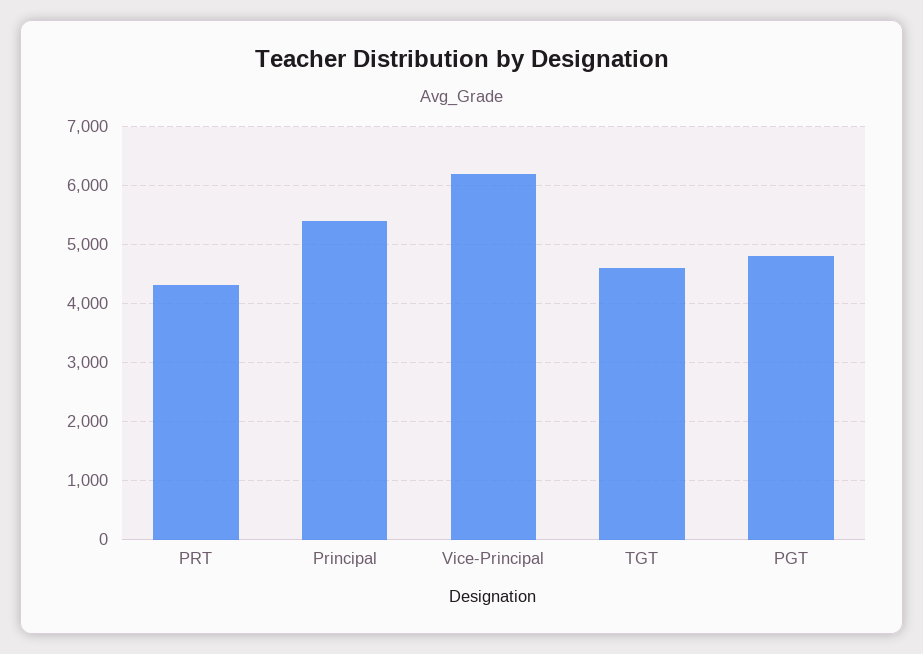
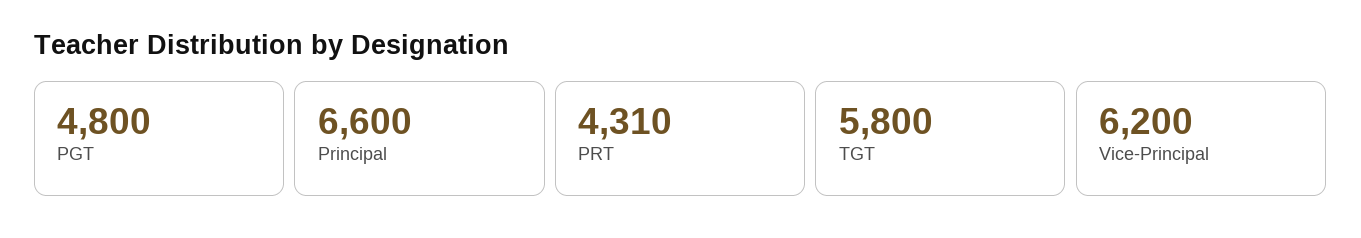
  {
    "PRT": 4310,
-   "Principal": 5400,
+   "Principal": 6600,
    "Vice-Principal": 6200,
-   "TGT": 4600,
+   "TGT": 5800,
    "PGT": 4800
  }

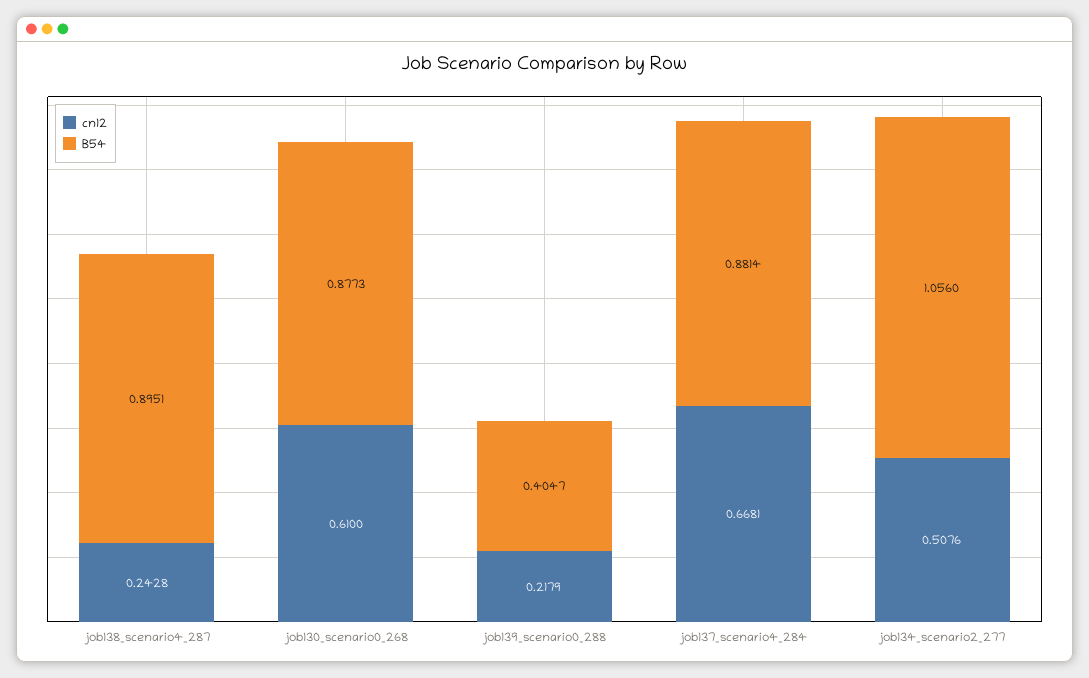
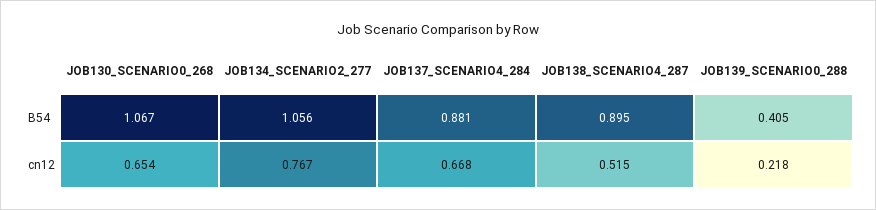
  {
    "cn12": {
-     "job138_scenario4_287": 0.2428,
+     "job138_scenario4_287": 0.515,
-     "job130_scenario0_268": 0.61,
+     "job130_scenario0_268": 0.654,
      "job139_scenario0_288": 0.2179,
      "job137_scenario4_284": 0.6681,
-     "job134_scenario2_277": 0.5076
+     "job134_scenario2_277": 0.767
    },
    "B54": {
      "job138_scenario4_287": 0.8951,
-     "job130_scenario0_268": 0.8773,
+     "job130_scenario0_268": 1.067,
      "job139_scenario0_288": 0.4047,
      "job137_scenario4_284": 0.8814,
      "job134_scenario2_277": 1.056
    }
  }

*-*-*

DIRECTIONS
Scan the data above for the string "Principal". Copy every line in which it appears.

ANSWER SECTION
-   "Principal": 5400,
+   "Principal": 6600,
    "Vice-Principal": 6200,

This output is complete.